In 1823, Sor left for Russia with the ballerina Félicité Hullin, where Cendrillon was again performed, this time at the grand opening of the Bolshoi Theatre in Moscow in 1823. While in Russia, he enjoyed socialising with the most elite society and received the honour of performing for the mother of Tsar Alexander I and the royal family. Sor wrote the funeral march that was used during the tsar’s funeral in St Petersburg. The work, however, has not survived.

Sor returned to Paris in 1826 and immediately published six compositions for guitar, which were likely to have been written while he was in Russia. He also wrote and published hisMéthode pour la guitar (1830), along with other works for guitar. The guitar duets from this period are a result of his friendship with fellow guitarist, Dionisio Aguada.

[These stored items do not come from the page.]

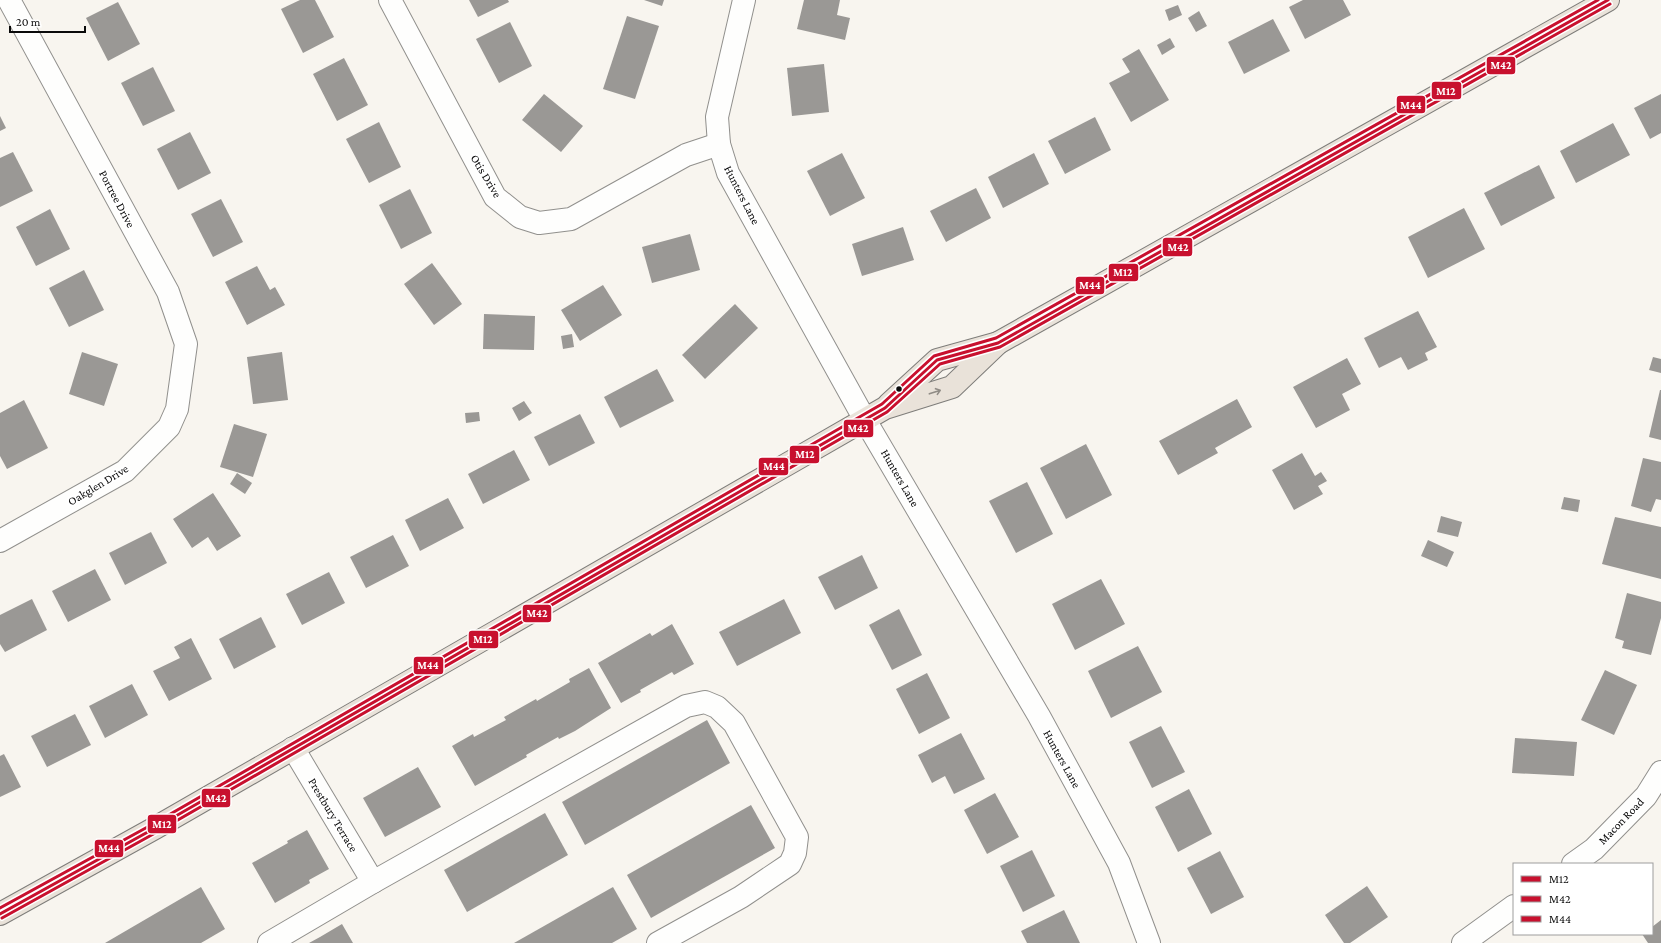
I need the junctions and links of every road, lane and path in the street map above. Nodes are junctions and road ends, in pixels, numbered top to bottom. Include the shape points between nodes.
1 (9, 0) edge
2 (390, 0) edge
3 (744, 0) edge
4 (1608, 0) edge
5 (719, 144) junction
6 (998, 343) junction
7 (885, 408) junction
8 (177, 409) joint
9 (865, 420) junction
10 (0, 541) edge
11 (293, 748) junction
12 (1661, 772) edge
13 (1574, 863) edge
14 (373, 882) junction
15 (1513, 907) edge
16 (0, 914) edge
17 (269, 943) edge
18 (658, 943) edge
19 (1149, 943) edge
20 (1463, 943) edge

1 - 8 street, Portree Drive via 168,292 186,344
2 - 5 street, Otis Drive via 495,197 520,217 539,223 571,219 686,155
3 - 5 street, Hunters Lane via 716,117
4 - 6 main road
5 - 9 street, Hunters Lane via 728,173
7 -> 6 main road via 952,387
6 - 7 main road via 937,360
7 - 9 main road
8 - 10 street, Oakglen Drive via 169,427 125,471
9 - 11 main road
9 - 19 street, Hunters Lane via 1039,716 1119,863
11 - 14 street, Prestbury Terrace
11 - 16 main road
12 - 13 street, Macon Road via 1646,796 1594,849
14 - 17 street
14 - 18 street via 686,706 705,702 717,706 734,723 797,837 795,853 790,864 741,897
15 - 20 street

Fernando Sor continued to play and teach until his death; many of his students even included high society ladies. He achieved fame as a guitarist and his compositions were widely enjoyed in his day. His final years were marked by tragedy as his wife and daughter died within a short time of each other. He then suffered from cancer of the tongue and suffered greatly until his death in Paris in 1839.

Sor was influenced by Moretti in his belief that the guitar was able to do more than just play chords. His style was influenced by both Haydn and Mozart. His music was enjoyed and admired all throughout his life in Europe. He found that his vocal music influenced his treatment of melody in his guitar music. Sor’s teaching and method book have expanded upon and improved guitar technique. He also collaborated with guitar makers to improve the construction of guitars.

Sor’s reputation rests on his guitar music. His other works are very rarely performed, and even now, many of his guitar works are often left un-played. However, 25-30 years ago, his guitar works were standard in the classical guitar repertoire. Modern critics now claim his music is lightweight and clichéd, resulting in a decrease in popularity.